▶ [WORK REQUIRED]:
In the SVC plotting thread, why does the code build a grid from xx and yy and compute Z from it?

▶ [PASSAGE FOR REVIEW]:
<<<<

C-Support Vector Classification Comprehension - matplotlib

I have a question regarding a code snipped which I have found i a book.
The author creates two categories of sample points. Next the author learns a model and plots the SVC model onto the "blobs".
This is the code snipped:
# create 50 separable points
X, y = make_blobs(n_samples=50, centers=2,
random_state=0, cluster_std=0.60)
# fit the support vector classifier model
clf = SVC(kernel='linear')
clf.fit(X, y)
# plot the data
fig, ax = plt.subplots(figsize=(8, 6))
point_style = dict(cmap='Paired', s=50)
ax.scatter(X[:, 0], X[:, 1], c=y, **point_style)
# format plot
format_plot(ax, 'Input Data')
ax.axis([-1, 4, -2, 7])
# Get contours describing the model
xx = np.linspace(-1, 4, 10)
yy = np.linspace(-2, 7, 10)
xy1, xy2 = np.meshgrid(xx, yy)
Z = np.array([clf.decision_function([t])
for t in zip(xy1.flat, xy2.flat)]).reshape(xy1.shape)
line_style = dict(levels = [-1.0, 0.0, 1.0],
linestyles = ['dashed', 'solid', 'dashed'],
colors = 'gray', linewidths=1)
ax.contour(xy1, xy2, Z, **line_style)

>>>>

▶ [SOURCE DATA]:

<<<<

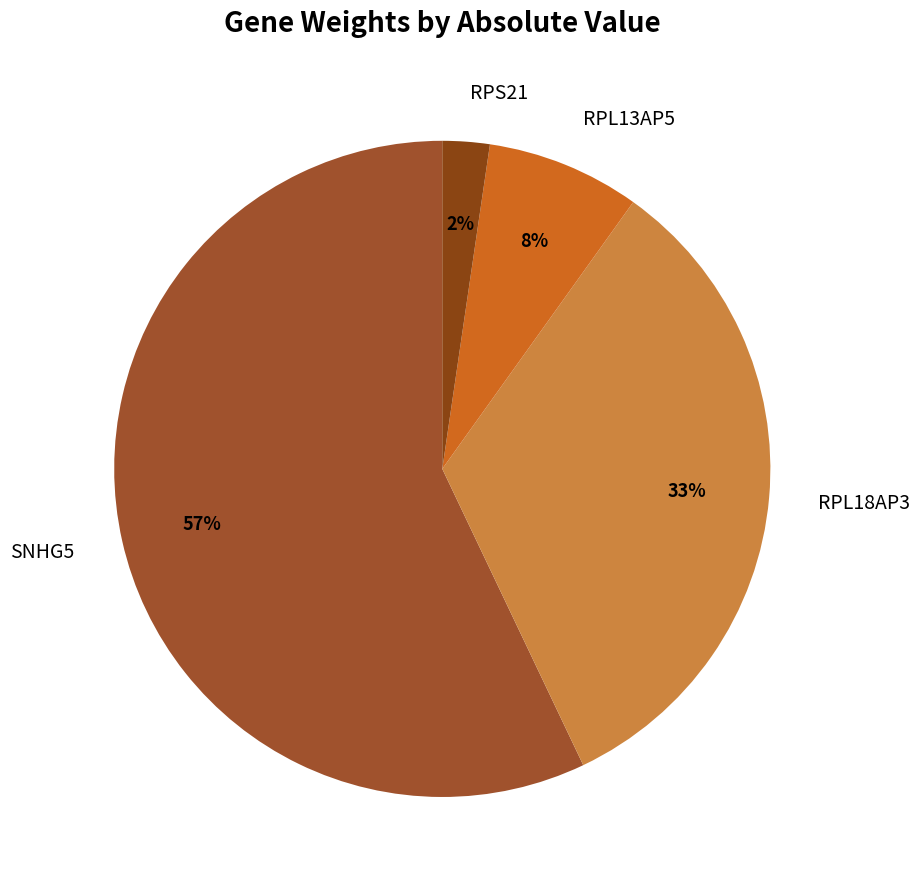

The SNHG5 slice represents 48% of the pie. True or false?

False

>>>>

▶ [EXERCISE RESPONSE]:
The code's own comment says this step is there to "Get contours describing the model." Z holds the classifier's decision_function value at each grid point. ax.contour then draws Z at levels -1.0, 0.0 and 1.0: a solid line at 0.0 and dashed lines at -1.0 and 1.0.